1時間の充電で3分の1が入る軽EVのサクラ

飯田)普通充電器では、短時間で充電できないのではないかと思うのですが。

国沢)皆さんそう思っているのですけれども、例えば日産のサクラという軽自動車は20キロワット、ガソリンで考えると20リッターのイメージでいいと思います。20リッターくらいの量の電池なのです。

飯田)ガソリンで例えると20リッター車。

国沢)普通充電器でも、1時間で6リッター入れられるので、3時間も充電すればほとんど満タンになります。ショッピングセンターに1時間いれば、だいたい3分の1ほど入るので十分だと思います。

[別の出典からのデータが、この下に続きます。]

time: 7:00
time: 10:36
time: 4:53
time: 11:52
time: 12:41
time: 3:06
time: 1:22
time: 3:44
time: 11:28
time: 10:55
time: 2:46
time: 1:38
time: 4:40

飯田)なるほど。それでコストも安いのであれば、普及して欲しいですね。

国沢)そうですね。最近、ガソリンスタンドが減ってきているのです。地方に行くと、ガソリンを入れに行くのに20~30分走るような地域が多くなっています。電気は幸い、日本は津々浦々どこにでもあるので、そういう意味では電気のインフラの方が簡単なのです。

飯田)なるほど。

国沢)しかも電気の方が安いです。

ガソリン税の代わりに課す走行距離税 ~本来であれば補助をつけるべき

飯田)もう1つ、最近だと電気自動車(EV)になったらガソリンで税金が取れないから、走行距離税を課すという話が出てきましたけれども、いかがでしょうか?

国沢)自動車に乗っている人はみんなお金持ちだと思われていて、たくさんの税金を掛けています。重量税、自動車税、ガソリン税、さらに他の国だと大して高くない高速道路料金も、日本では高いです。

飯田)日本の高速料金は高いですね。

国沢)車からは取りたいだけお金を取っていて、さらに電気自動車の時代になると、ガソリン税がなくなります。それが足りなくなるので、「走ったらお金を出せ」ということを考え出しているのです。

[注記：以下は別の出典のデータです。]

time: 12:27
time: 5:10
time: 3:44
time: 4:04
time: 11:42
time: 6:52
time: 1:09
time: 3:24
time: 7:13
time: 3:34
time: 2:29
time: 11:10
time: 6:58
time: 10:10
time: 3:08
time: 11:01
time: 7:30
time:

飯田)走った分だけお金を取られるのだったら、使う人がいなくなるのではないですか?

国沢)東京にいると、車は遊びの道具と思われますが、地方では足になるのです。これから人が減ってくると、地方の公共交通機関がさらになくなっていきます。それをカバーできるのは車と個人の足なのです。それに対して、本来であれば補助をつけてもいいのに、お金を取るというのはどうかと思います。

飯田)本来、普及するはずのEVも普及しなくなってしまいますよね。

国沢)足を引っ張ることになると思います。何を考えているのかよくわかりません。

飯田)いろいろな税金を取られていますが、自動車の重量税に関しても、電池が重いからもっと取れという話があるらしいですね。

国沢)重量税ではなく、走行距離課税ですね。「電気自動車は車重が重いから道路を傷める」と言っているのですけれど、二次関数のグラフを見ると、下のところは角度が緩やかなのです。乗用車は軽いので、道路を傷めているのは右の方にあるトラックなのです。

飯田)そうですよね。

国沢)確かにEVの車重は10%くらい重いのですけれど、ほとんど角度のないところでの10%なので、それで道路を傷めると言うのは乱暴な話ですし、それを信じる人も信じられないですね。

飯田)少し考えれば、「トラックの方が重い」という話になります。

国沢)トラックの方が何万倍も道路を傷めますので、それに比べると本当に微々たるものです。

飯田)いろいろな課題が見えてきました。